Sono una cinquantina, dal più piccolo che ha pochi mesi di vita, al più grande che di anni ne ha cinque. Una decina sono senza scarpe, tutti o quasi indossano vestiti leggerissimi, primaverili o estivi, e non hanno nessun ricambio. Sono nel saturo hotspot di Lampedusa.
Chi li assiste si fa in quattro, gli operatori della struttura di primissima accoglienza fanno quel che possono, ma le esigenze dei più piccoli restano lì, ad accusarci. Mancano le scarpe, ma anche le tute, abbigliamento che consenta loro di stare al caldo. Sì, il calendario dice che è primavera ma soprattutto la sera continua il freddo pungente.

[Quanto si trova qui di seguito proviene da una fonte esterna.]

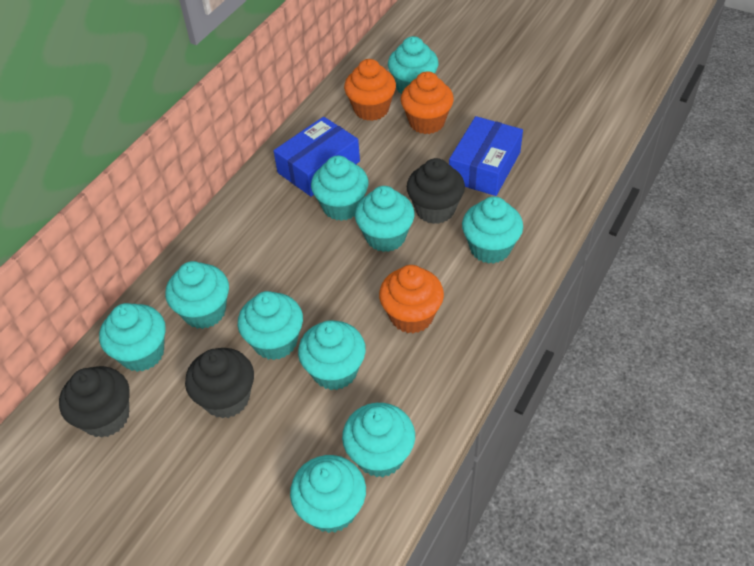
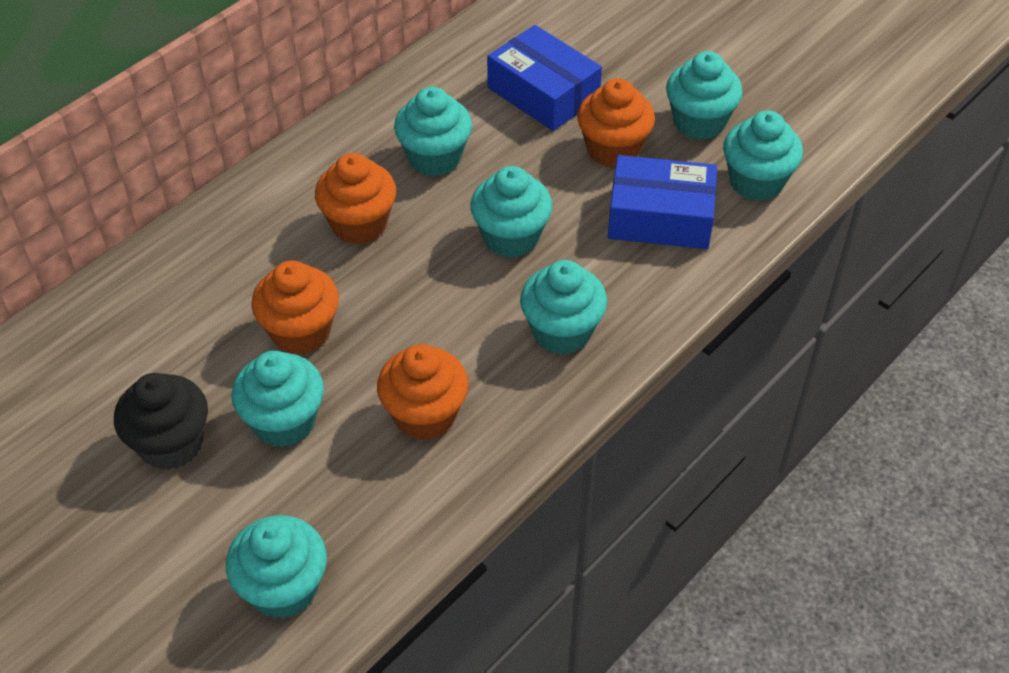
black cupcake: 3 -> 1
orange cupcake: 3 -> 4
turquoise cupcake: 10 -> 7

“La sera c’è freddo, molto spesso anche vento”, raccontano gli operatori dell’hotspot. I più piccoli vengono sistemati, assieme ai genitori, dentro i padiglioni. Ma una struttura che dovrebbe ospitare al massimo 400 persone, adesso scoppia e sono gli stessi genitori a scegliere di stare all’esterno, magari riparandosi sotto le fronde di un albero. Le cose cambiano di giorno, il sole batte, si deve cercare riparo, anche immergendosi nella folla delle strutture al coperto. Quello dei minori, dei più piccoli, è un problema nel problema. E agli operatori di Lampedusa si stringe il cuore.